La résistance des organismes de réglementation est aussi forte aux États-Unis, même si la vente y est légale. La Food and Drug Administration, qui n'a pas juridiction sur les produits du tabac, a publié un communiqué soulignant que les cigarettes électroniques contiennent «des éléments cancérigènes comme le propylène de glycol, un ingrédient qu'on trouve dans l'antigel». Dans les usines, les contrôles de qualité sont manifestement inexistants, tout comme les avertissements de santé publique sur les emballages, insiste l'organisme.

Recherches favorables pour la lutte contre le tabac

Mais l'industrie de la cigarette électronique a de plus en plus d'arguments pour pousser les organismes de réglementation à changer leur fusil d'épaule. En octobre dernier, des chercheurs italiens affiliés au Centre de prévention et de traitement du tabagisme de l'Université de Cantania ont publié une étude démontrant que 50% des fumeurs de cigarette électronique avaient diminué de moitié leur consommation de nicotine après six mois de test. L'échantillon n'était que de 40 personnes, mais les fumeurs recrutés n'avaient à la base aucune intention d'écraser pour de bon. «Ce sont des résultats très intéressants, mais qui méritent d'être approfondis», estime le Dr Gaston Ostiguy, pneumologue à l'Institut thoracique de Montréal et directeur de la clinique d'abandon du tabagisme du CUSM.

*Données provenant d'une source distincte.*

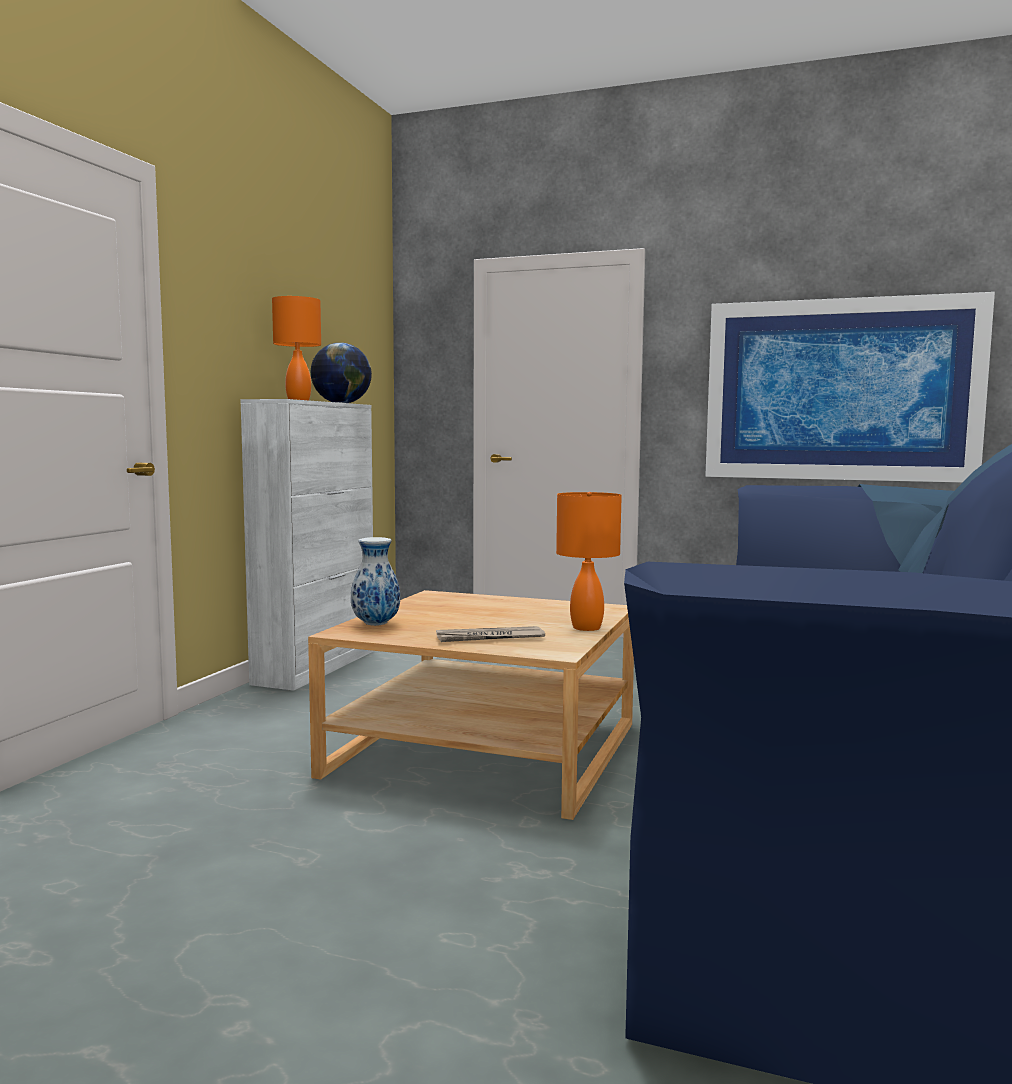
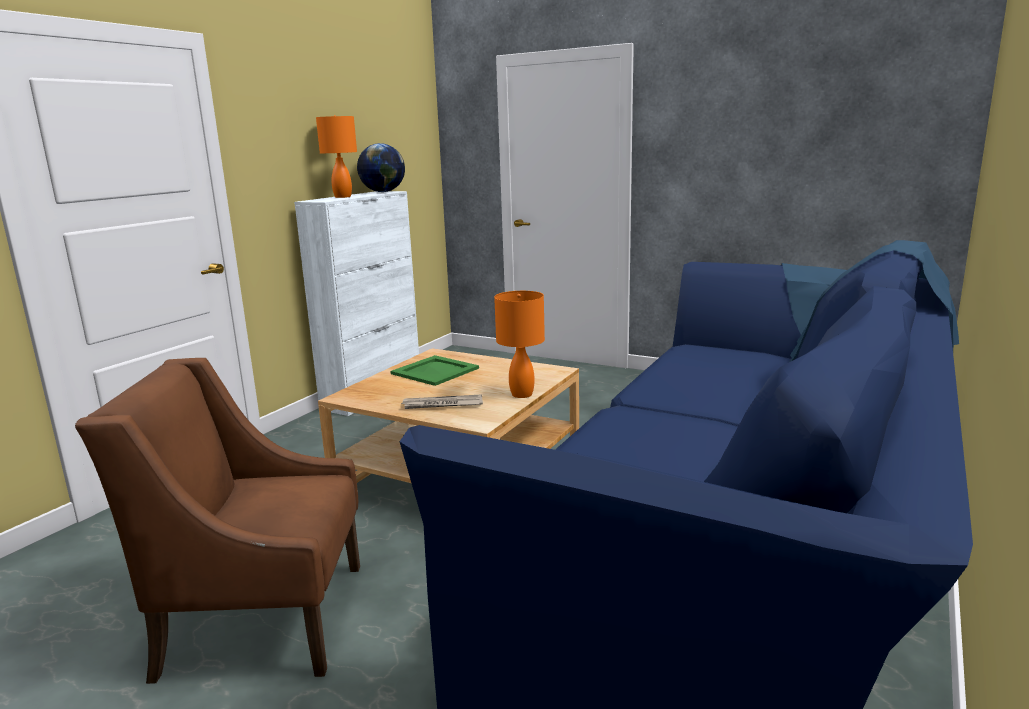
camera: 10 degrees right, 10 degrees up
vase [351,537,400,626] -> none
picture [705,292,995,483] -> none
none -> brown armchair [75,358,360,684]
none -> green tray [390,355,479,386]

«Théoriquement, la cigarette électronique ne peut pas être pire que la cigarette conventionnelle, qui contient 400 produits néfastes. Moi, les gens qui utilisent la cigarette électronique et qui viennent me voir pour arrêter de fumer, je ne les empêche pas de continuer à l'utiliser, au contraire. Mais il faut qu'elles aient aussi accès à de l'aide pour arrêter définitivement», affirme le Dr Ostiguy.

La Coalition québécoise pour le contrôle du tabac a aussi revu ses positions récemment. «Nous sommes très ouverts à tout outil qui pourrait aider les gens à arrêter de fumer. En 2007, nous étions embêtés par l'arrivée de ce produit. Depuis, notre position a évolué», dit la porte-parole Flory Doucas.

Mais la Coalition souligne que les connaissances scientifiques sur le sujet restent préliminaires. «Et le problème, c'est que dans cette industrie, l'histoire nous montre qu'il y a beaucoup d'entreprises très opportunistes.»